Parsing Nested List

Sun Feb 4 23:06:27 EST 2018

On Sunday, February 4, 2018 at 5:32:51 PM UTC-6, Stanley Denman wrote:
> On Sunday, February 4, 2018 at 4:26:24 PM UTC-6, Stanley Denman wrote:
> > I am trying to parse a Python nested list that is the result of the getOutlines() function of module PyPFD2 using pyparsing module.
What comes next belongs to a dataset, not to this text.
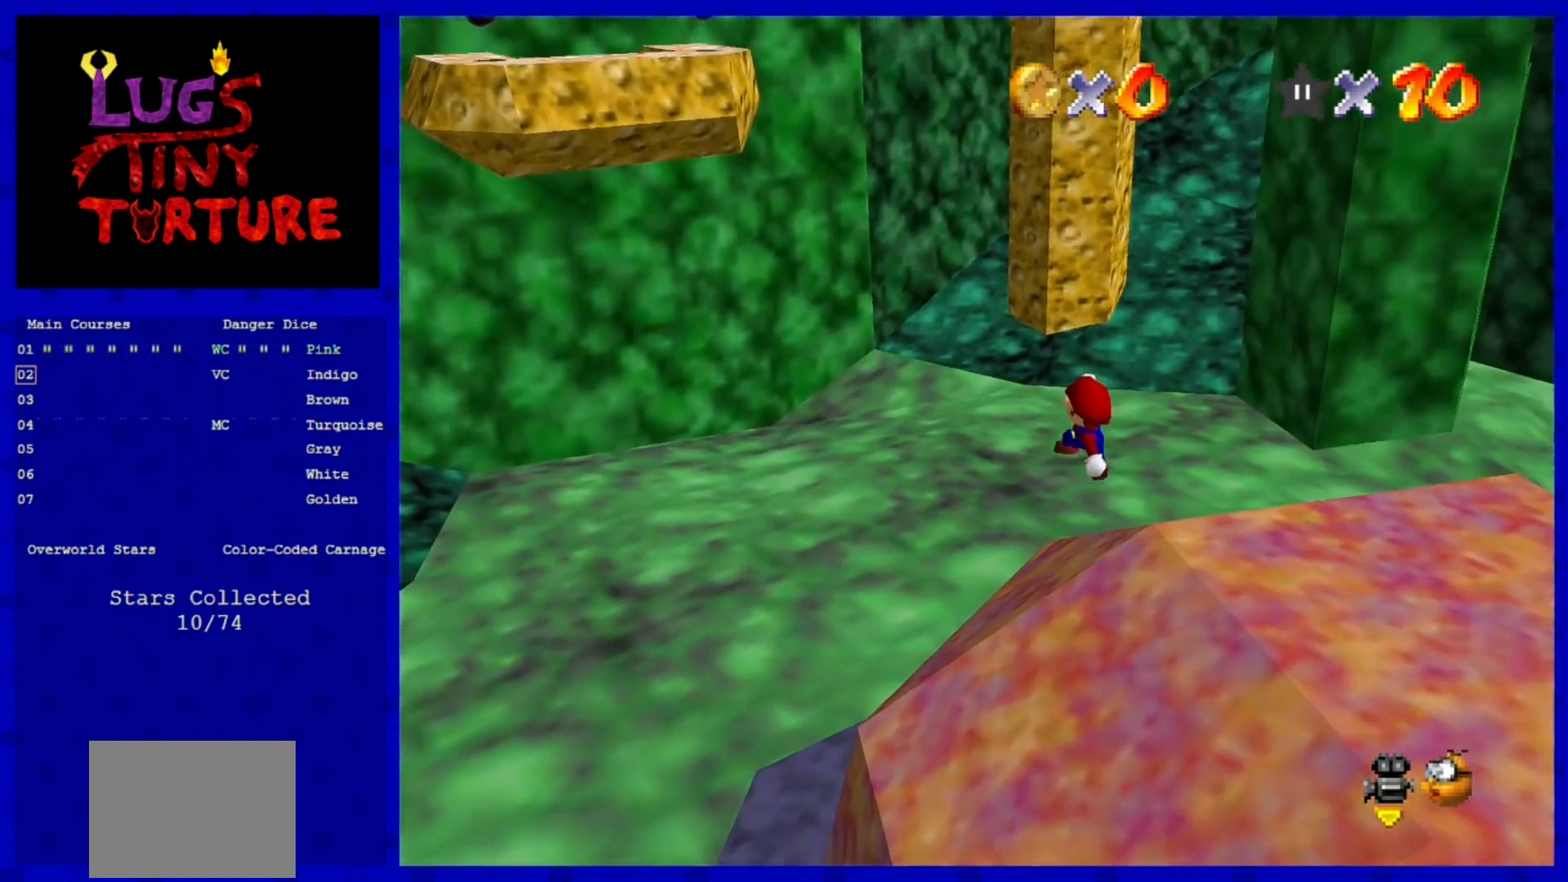
{"dt_ms": 480, "buttons": [], "left_stick": "up-right", "events": []}
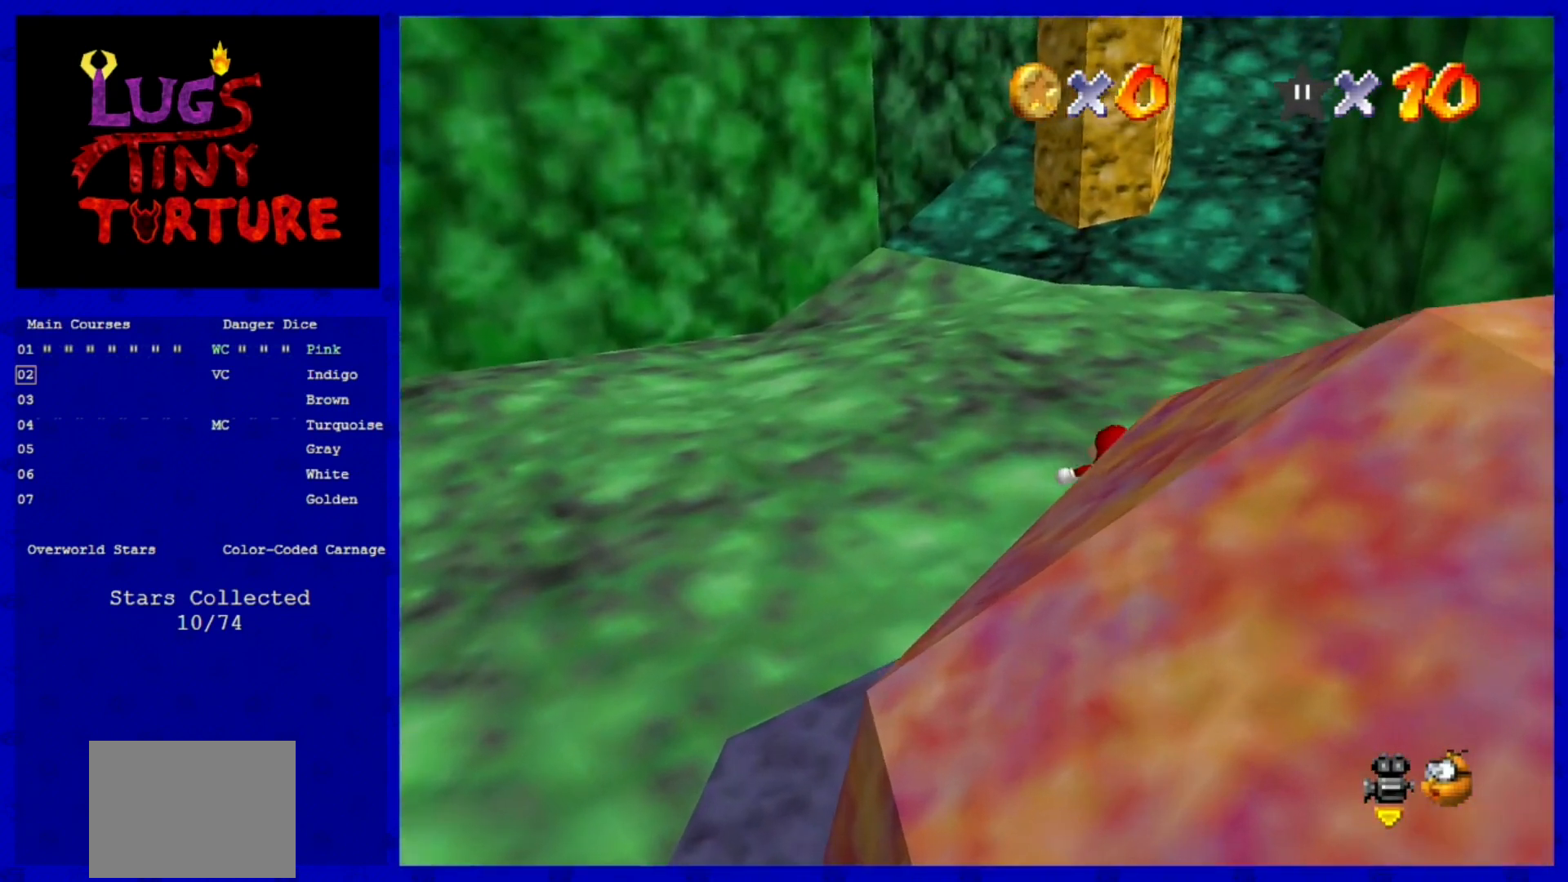
{"dt_ms": 520, "buttons": [], "left_stick": "up", "events": [[120, "left_stick", "up"]]}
This is the result I get. what in the world are 'expandtabs' and why is that making a difference to my parse attempt?
> > 
> > Python Code
> > 7
> > import PPDF2,pyparsing
> > from pyparsing import Word, alphas, nums
> > pdfFileObj=open('x.pdf','rb')
> > pdfReader=PyPDF2.PdfFileReader(pdfFileObj)
> > List=pdfReader.getOutlines()
> > myparser = Word( alphas ) + Word(nums, exact=2) +"of" + Word(nums, exact=2)
> > myparser.parseString(List)
> > 
> > This is the error I get:
> > 
> > Traceback (most recent call last):
> >   File "<pyshell#23>", line 1, in <module>
> >     myparser.parseString(List)
> >   File "C:\python\lib\site-packages\pyparsing.py", line 1620, in parseString
> >     instring = instring.expandtabs()
> > AttributeError: 'list' object has no attribute 'expandtabs'
> > 
> > Thanks so much, not getting any helpful responses from https://python-forum.io.

I have found that I can use the index values in the list to print out the section I need.  So print(MyList[7]) get me to section f taht I want.  print(MyList[9][1]) for example give me a string that is the bookmark entry for Exhibit 1F.  But this index value would presumeably be different for each pdf file - that is there may not always be Section A-E, but there will always be a Section F. In ther words, the index values that get me to the right section would be different in each pdf file.